→ Extract to read
"Pimpernel" Offers Little to Cheer About San Francisco Examiner
They seek him here. They seek him there. Those playwrights seek him everywhere. They sought him on Broadway and now on the road. But that demmed elusive Pimpernel continues to slip through the grasp of writer Nan Knighton and composer Frank Wildhorn.

Not as badly as before, though. The touring production of "The Scarlet Pimpernel" that opened a two-week Best of Broadway run at the Orpheum Theatre Wednesday is considerably more entertaining than the dismal version that made its debut at Broadway's Minskoff Theatre 2 1/2 years ago.

It isn't a great musical, or even a good one. It fails to generate any of the emotional tension or sense of adventure it posits -- there's no swash to its buckle, if you will. But it's often a pretty good swish-buckler, milking the Pimpernel's foppish disguise for generous amounts of campy comedy. And it's a pretty good showcase for local-boy-made-good Douglas Sills in the title role.

Sills, who studied at ACT and turned in some strong performances at the old Berkeley Shakespeare Festival, was one of the few elements -- along with the costumes and scenery -- of the original Broadway version to escape the execrations of most critics. Except for his engagingly energized performance (for which he was nominated for a Tony), the show was so flat, listless and doggedly banal that even Wildhorn's loyal legions of "Jekyll & Hyde" faithful weren't coming.

Then began one of the strangest resuscitation efforts in Broadway history. Cablevision and investor Ted Forstmann bought the show from its original producers and brought in director-choreographer Robert Longbottom to reshape it. Longbottom -- longtime director and choreographer of the Radio City Music Hall Christmas show, who'd only recently made his Broadway debut with "Side Show" -- threw out Peter Hunt's original staging and Adam Pelty's lackluster choreography.

He replaced two of the three leads, keeping Sills. He, Knighton and Wildhorn completely revamped the show, throwing out characters, subplots and scenes, changing the order of the songs, dropping several of them, and reshaping its whole aesthetic. He put the revised version into rehearsal during the day while the old show ran at night, closing down for only a week before opening the new "Pimpernel" to mixed but generally impressed reviews a year after the original had made its unprepossessing bow.

→ Data listing
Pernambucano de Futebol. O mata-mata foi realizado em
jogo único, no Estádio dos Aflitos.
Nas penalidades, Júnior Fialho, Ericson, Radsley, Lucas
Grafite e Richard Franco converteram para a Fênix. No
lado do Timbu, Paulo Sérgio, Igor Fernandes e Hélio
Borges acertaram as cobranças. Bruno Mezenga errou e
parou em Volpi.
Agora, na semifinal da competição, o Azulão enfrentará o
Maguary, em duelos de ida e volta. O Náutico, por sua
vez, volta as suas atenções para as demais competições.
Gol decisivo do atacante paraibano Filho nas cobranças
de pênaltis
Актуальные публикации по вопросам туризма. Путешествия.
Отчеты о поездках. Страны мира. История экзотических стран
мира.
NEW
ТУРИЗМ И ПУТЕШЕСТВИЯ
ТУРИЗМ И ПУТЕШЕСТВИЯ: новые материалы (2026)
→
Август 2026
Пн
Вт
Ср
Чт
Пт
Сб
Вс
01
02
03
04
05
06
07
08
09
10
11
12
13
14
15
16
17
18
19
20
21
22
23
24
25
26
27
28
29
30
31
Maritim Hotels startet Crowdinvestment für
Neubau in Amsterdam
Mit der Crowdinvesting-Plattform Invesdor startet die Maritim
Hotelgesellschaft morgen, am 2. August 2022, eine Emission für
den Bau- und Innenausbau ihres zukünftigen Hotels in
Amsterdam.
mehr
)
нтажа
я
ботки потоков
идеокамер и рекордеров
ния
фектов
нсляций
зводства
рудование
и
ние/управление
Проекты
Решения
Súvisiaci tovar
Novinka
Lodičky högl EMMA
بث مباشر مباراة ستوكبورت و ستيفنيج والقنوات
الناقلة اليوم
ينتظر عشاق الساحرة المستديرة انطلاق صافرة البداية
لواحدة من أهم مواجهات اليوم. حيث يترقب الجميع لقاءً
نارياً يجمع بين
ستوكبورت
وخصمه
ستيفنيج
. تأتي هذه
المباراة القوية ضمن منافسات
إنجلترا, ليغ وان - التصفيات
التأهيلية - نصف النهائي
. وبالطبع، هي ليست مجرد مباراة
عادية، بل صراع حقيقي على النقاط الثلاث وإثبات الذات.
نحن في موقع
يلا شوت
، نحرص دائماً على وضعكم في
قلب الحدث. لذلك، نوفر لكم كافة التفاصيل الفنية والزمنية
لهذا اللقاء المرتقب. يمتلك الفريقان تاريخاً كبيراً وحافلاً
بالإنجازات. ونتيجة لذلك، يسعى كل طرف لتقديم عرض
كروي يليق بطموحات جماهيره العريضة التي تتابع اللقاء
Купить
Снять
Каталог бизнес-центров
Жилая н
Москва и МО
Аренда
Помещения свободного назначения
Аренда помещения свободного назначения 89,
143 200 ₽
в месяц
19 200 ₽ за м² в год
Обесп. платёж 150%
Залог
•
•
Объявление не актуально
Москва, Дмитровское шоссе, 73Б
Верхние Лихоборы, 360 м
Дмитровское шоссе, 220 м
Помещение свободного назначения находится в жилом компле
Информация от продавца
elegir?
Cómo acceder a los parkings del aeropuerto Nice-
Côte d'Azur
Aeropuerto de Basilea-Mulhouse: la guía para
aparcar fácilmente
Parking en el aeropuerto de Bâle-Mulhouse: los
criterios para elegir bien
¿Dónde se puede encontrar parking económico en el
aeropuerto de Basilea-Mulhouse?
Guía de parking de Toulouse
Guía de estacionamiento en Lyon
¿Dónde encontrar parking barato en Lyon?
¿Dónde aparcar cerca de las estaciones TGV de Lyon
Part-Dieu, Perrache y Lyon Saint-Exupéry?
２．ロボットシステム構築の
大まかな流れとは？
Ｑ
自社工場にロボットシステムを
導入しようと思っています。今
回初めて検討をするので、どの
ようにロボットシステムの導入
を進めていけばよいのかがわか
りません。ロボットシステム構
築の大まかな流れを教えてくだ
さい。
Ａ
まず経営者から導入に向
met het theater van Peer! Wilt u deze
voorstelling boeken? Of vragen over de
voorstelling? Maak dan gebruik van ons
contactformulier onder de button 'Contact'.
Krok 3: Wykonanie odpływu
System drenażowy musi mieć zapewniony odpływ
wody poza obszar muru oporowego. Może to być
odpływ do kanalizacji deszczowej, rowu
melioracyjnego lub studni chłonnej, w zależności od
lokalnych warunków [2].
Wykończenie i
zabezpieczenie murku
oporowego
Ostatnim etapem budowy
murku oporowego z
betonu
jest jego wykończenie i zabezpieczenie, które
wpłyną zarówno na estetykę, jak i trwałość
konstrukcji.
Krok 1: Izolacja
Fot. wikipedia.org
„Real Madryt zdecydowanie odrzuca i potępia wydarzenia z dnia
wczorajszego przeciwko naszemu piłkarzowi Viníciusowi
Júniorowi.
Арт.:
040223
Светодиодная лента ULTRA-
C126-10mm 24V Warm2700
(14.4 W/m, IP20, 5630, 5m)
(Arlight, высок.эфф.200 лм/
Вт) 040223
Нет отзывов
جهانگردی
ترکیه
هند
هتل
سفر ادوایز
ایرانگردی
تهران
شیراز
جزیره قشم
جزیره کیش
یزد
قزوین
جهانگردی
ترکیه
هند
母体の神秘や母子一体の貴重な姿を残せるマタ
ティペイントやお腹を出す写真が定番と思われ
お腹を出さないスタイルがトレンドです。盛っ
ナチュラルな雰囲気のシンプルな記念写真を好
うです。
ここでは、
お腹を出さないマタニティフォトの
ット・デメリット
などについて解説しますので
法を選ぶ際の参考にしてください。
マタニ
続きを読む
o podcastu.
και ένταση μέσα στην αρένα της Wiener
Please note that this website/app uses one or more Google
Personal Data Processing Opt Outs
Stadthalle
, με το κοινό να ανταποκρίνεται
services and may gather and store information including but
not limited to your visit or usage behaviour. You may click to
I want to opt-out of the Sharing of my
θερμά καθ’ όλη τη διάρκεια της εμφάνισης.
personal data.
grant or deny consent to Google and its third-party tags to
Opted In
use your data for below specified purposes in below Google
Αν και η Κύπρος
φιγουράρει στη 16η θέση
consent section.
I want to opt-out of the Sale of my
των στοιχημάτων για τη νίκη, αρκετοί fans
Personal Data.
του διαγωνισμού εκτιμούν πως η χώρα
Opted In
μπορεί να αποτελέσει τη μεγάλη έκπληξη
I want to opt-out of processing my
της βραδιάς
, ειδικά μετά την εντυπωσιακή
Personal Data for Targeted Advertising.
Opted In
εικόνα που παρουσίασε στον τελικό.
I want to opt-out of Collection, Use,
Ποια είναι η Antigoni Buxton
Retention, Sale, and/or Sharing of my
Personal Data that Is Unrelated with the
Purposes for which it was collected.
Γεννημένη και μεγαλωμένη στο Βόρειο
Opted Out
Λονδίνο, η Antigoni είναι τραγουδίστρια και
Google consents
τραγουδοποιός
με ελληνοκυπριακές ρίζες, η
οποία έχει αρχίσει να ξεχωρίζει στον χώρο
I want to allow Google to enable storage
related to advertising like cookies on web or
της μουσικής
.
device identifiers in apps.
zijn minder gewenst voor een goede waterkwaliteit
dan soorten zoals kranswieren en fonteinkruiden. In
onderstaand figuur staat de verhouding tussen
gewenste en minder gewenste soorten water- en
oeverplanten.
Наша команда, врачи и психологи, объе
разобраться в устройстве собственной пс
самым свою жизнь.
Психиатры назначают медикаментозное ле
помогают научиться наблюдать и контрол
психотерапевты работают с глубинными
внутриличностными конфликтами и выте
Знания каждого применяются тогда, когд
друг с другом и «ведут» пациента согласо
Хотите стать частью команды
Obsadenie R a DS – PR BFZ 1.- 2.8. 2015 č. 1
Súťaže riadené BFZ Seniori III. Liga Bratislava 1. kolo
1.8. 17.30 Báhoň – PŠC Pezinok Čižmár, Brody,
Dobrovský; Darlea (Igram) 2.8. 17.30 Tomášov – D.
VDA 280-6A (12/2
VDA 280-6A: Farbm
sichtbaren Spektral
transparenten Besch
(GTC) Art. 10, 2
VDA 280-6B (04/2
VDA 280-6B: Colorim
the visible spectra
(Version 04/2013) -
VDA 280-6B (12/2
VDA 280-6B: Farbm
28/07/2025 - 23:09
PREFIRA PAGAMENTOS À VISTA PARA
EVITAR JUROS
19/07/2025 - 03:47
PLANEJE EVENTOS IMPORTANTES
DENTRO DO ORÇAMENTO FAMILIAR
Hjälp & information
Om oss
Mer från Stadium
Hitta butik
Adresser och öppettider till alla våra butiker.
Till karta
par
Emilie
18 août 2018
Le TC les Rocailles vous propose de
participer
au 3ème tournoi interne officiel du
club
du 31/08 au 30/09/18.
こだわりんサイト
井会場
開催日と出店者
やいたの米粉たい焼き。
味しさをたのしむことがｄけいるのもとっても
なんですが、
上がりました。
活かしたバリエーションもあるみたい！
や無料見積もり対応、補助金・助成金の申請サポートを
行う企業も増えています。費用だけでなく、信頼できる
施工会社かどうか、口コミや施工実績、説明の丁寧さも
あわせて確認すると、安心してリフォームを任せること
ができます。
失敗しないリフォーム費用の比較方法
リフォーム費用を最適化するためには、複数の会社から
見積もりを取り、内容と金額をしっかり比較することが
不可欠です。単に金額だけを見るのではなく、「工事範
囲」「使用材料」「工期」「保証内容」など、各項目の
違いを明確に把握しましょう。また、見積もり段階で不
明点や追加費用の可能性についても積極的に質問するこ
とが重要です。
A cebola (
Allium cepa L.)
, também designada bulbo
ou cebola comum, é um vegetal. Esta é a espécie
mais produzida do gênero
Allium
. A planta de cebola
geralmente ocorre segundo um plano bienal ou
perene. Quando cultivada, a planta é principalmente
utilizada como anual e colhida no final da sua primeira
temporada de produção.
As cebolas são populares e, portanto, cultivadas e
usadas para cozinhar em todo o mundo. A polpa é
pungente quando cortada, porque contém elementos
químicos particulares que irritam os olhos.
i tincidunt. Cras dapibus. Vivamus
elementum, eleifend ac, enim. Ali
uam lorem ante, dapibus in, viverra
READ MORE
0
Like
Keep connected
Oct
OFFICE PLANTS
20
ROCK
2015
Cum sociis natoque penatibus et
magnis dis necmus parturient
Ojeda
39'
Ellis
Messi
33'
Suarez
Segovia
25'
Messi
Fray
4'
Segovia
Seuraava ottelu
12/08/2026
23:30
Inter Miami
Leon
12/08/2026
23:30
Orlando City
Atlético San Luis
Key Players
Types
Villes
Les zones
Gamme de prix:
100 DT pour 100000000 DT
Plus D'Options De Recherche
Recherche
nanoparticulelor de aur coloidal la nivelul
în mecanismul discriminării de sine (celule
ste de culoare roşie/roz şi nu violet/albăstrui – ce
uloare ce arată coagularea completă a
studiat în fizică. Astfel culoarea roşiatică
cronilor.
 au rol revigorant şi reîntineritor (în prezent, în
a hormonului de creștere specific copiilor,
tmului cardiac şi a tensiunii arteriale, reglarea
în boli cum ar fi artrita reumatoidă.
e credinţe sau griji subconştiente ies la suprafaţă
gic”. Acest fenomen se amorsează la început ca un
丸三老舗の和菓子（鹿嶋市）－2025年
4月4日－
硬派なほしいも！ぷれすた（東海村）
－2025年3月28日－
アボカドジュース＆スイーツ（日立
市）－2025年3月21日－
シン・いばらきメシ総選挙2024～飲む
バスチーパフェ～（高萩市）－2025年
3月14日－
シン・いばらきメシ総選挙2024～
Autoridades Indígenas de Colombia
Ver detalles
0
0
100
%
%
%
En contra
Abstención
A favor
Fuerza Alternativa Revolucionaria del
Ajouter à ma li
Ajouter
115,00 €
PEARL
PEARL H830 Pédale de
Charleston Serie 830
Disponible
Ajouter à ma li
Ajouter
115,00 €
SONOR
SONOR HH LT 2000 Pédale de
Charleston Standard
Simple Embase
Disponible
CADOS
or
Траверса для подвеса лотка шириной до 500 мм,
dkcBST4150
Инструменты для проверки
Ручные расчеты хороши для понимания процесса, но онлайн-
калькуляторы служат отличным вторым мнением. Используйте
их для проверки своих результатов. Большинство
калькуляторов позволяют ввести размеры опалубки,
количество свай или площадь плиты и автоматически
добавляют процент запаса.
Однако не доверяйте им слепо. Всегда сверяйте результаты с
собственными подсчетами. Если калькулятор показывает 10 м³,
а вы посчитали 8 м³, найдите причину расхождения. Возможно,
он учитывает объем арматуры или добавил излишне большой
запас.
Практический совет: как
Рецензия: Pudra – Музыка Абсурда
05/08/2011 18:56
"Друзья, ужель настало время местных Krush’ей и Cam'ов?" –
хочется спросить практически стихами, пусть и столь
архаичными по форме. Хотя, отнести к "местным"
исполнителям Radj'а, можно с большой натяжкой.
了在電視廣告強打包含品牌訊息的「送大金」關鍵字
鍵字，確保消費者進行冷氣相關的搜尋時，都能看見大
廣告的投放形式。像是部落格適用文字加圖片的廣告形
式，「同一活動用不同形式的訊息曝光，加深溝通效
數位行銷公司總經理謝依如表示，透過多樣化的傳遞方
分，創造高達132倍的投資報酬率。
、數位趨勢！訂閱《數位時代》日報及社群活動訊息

→ Directive
Continue the review of the touring "Scarlet Pimpernel" production after its last sentence.

→ Response area
That's essentially the version, produced by Radio City Entertainment and Ted Forstmann, that's now at the Orpheum, revised some by Longbottom (mostly cutting back the scenery and size of the supporting cast) for its national tour. Surprisingly, it's the same length as the original -- two hours and 40 minutes -- which is surprising because, though the time doesn't exactly fly, it isn't nearly the excruciating plod it once was.

Wildhorn's songs are just as generically pop-bland as ever, and just as repetitive in format. He seems never to have conceived a melody, however potentially beguiling, he didn't think would work better if he stated it quietly and reflectively, and then turned up the volume -- and turned it up some more -- as a substitute for lyric or emotional intensity.

Knighton's lyrics are hopelessly uninteresting, and her script isn't much better (she also adapted the almost equally reviled "Saturday Night Fever" stage musical). Working from the once popular novel by Baroness Orczy (pen name for Hungarian born Emmuska Orczy Barstow), she's succeeded in the formidable task of dumbing down an already not very bright book.

The basic story is still there: English gentleman Percy (Sills) acts the fop to disguise his undercover work as the Scarlet Pimpernel (his family crest -- some disguise), leading his band of aristocratics on forays to Paris to rescue innocent victims of the French Revolution. Stalked by the tenacious Chauvelin (William Paul Michals), he keeps his identity secret even from his French actress wife, Marguerite (Amy Bodnar).

Chauvelin blackmails Marguerite. Percy suspects her of spying, and avoids consummating their marriage. She heads for Paris to rescue her brother (Billy Sharpe) and falls into Chauvelin's clutches. Big showdown. Happy ending.

Knighton doesn't bother to provide much motivation for the emotional shifts and plot twists. Nobody's changes of mind, plans or schemes make any sense. Marguerite's love and her dilemma are stated rather than dramatized, and her appearance in Paris is so abrupt that her plan has been foiled before it's been set up (it doesn't help that Bodnar, though fetching and a dynamic singer, conveys little emotion or sense of purpose in her line readings).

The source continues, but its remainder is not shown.